*ИСХОДНЫЙ ТЕКСТ:*
*****
Так "душа болела" у нее за все роли просто потому, что все эти роли были для нее как тяжелая болезнь. Она стремилась сделать из них все, что могла, скрывая от самой себя свою нелюбовь к ним.

Подходила Надежда Сергеевна к ролям не с внешнего образа. Так, например, перед "Анатэмой" она уехала в какое-то маленькое еврейское местечко и долго жила там. Но где другая актриса остановилась бы на изучении типичных старых еврейских женщин и постаралась бы дать по возможности характерную фигуру? Бутова вглядывалась в жизнь и переживала трагедию "черты оседлости", что оставило большой след на всем ее мировоззрении.
*****
*ИЗВЛЕЧЕННЫЕ ДАННЫЕ:*
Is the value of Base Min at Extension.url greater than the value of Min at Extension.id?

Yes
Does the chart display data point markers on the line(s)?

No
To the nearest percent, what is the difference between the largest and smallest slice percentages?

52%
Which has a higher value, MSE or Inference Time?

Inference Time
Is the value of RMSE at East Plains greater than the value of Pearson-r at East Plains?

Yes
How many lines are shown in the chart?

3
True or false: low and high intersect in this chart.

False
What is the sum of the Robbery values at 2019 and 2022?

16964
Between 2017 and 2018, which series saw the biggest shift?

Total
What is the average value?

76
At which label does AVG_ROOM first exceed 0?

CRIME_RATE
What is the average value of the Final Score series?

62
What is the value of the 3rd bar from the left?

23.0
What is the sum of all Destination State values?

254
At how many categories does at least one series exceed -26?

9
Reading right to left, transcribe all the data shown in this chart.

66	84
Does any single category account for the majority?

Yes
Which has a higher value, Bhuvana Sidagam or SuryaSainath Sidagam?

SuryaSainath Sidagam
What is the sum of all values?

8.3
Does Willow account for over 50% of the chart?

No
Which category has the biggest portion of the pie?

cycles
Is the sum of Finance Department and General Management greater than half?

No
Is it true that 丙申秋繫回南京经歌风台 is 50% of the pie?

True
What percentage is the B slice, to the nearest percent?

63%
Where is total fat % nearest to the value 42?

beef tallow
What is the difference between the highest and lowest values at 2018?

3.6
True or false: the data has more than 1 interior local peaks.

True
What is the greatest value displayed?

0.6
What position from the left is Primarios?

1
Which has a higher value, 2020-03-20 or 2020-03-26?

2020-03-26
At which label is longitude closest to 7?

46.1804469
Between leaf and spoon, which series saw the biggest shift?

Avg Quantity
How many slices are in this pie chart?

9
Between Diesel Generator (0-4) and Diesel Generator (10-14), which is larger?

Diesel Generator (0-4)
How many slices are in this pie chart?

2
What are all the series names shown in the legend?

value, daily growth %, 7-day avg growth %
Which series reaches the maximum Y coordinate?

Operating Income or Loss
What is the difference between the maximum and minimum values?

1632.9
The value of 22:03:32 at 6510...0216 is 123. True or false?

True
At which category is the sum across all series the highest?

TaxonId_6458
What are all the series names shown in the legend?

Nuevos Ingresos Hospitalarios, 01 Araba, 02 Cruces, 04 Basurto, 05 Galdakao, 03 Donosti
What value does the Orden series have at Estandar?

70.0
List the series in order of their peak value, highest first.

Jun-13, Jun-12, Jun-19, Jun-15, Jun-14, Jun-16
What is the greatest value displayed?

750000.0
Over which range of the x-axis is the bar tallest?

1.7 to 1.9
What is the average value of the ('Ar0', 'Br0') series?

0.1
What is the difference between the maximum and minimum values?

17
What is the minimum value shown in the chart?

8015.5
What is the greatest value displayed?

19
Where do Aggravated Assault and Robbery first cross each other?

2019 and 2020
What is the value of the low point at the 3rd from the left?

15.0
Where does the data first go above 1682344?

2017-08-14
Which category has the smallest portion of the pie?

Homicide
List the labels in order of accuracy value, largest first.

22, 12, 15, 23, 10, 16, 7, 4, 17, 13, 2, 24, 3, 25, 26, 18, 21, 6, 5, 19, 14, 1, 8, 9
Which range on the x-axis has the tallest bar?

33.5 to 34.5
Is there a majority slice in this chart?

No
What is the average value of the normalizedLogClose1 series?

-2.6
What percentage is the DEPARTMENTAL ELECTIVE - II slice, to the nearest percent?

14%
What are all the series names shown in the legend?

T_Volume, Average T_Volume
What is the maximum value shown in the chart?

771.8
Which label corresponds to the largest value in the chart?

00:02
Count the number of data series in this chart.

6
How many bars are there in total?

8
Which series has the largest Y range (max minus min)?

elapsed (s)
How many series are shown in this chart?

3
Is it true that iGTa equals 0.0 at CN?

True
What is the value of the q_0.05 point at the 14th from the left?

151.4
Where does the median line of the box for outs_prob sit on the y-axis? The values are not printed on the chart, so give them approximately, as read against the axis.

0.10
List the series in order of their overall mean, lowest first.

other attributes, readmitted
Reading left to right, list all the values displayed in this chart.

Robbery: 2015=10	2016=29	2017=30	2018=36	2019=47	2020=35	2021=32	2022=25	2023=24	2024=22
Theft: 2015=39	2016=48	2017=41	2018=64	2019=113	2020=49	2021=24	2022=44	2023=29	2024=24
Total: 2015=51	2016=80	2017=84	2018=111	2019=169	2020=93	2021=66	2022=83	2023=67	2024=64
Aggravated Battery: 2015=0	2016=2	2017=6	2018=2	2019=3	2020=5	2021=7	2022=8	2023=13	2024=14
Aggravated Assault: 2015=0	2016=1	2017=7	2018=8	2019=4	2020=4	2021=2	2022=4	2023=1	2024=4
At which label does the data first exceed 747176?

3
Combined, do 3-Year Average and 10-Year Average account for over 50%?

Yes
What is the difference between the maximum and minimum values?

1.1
*****
*ЧТО НУЖНО СДЕЛАТЬ:* Перепишите исходный текст о Надежде Сергеевне Бутовой целиком, ничего в нем не меняя. Опирайтесь только на исходный текст.

*РЕЗУЛЬТАТ ВЫПОЛНЕНИЯ:*
Так "душа болела" у нее за все роли просто потому, что все эти роли были для нее как тяжелая болезнь. Она стремилась сделать из них все, что могла, скрывая от самой себя свою нелюбовь к ним.

Подходила Надежда Сергеевна к ролям не с внешнего образа. Так, например, перед "Анатэмой" она уехала в какое-то маленькое еврейское местечко и долго жила там. Но где другая актриса остановилась бы на изучении типичных старых еврейских женщин и постаралась бы дать по возможности характерную фигуру? Бутова вглядывалась в жизнь и переживала трагедию "черты оседлости", что оставило большой след на всем ее мировоззрении.